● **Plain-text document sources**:
▼

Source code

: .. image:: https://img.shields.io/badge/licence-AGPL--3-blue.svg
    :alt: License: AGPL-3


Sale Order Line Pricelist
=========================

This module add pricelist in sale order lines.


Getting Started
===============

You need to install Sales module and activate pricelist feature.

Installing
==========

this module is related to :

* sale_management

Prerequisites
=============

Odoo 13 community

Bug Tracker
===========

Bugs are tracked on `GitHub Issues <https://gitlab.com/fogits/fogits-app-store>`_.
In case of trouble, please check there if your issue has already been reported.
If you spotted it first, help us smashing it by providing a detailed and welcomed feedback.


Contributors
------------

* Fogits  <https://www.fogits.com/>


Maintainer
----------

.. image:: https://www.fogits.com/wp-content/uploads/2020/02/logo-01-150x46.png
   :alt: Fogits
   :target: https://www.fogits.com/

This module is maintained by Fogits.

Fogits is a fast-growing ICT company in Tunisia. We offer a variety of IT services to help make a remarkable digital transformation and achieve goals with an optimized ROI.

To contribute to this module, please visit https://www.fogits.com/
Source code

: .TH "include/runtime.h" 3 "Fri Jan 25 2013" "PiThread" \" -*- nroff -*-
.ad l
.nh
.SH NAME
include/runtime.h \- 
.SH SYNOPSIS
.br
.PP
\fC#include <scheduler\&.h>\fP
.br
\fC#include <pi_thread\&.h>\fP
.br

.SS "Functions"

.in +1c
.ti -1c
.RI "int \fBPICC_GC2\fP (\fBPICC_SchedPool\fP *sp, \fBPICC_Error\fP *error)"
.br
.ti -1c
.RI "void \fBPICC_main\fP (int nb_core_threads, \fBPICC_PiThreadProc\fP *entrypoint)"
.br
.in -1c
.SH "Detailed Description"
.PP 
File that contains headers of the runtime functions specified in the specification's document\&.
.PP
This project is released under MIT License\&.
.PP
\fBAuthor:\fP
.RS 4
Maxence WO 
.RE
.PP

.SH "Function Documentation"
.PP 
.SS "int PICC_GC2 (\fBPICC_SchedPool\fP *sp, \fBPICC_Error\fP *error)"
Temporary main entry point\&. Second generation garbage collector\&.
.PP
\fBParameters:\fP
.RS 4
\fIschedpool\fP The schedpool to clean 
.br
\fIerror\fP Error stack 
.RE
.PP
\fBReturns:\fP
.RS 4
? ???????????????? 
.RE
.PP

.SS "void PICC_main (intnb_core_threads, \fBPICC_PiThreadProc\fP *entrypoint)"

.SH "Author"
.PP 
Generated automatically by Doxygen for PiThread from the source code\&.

▲

● **Work required**: Copy the records above exactly, please, but only from the first line through the line containing "Fogits is a".

● **Written response**:
Source code

: .. image:: https://img.shields.io/badge/licence-AGPL--3-blue.svg
    :alt: License: AGPL-3


Sale Order Line Pricelist
=========================

This module add pricelist in sale order lines.


Getting Started
===============

You need to install Sales module and activate pricelist feature.

Installing
==========

this module is related to :

* sale_management

Prerequisites
=============

Odoo 13 community

Bug Tracker
===========

Bugs are tracked on `GitHub Issues <https://gitlab.com/fogits/fogits-app-store>`_.
In case of trouble, please check there if your issue has already been reported.
If you spotted it first, help us smashing it by providing a detailed and welcomed feedback.


Contributors
------------

* Fogits  <https://www.fogits.com/>


Maintainer
----------

.. image:: https://www.fogits.com/wp-content/uploads/2020/02/logo-01-150x46.png
   :alt: Fogits
   :target: https://www.fogits.com/

This module is maintained by Fogits.

Fogits is a fast-growing ICT company in Tunisia. We offer a variety of IT services to help make a remarkable digital transformation and achieve goals with an optimized ROI.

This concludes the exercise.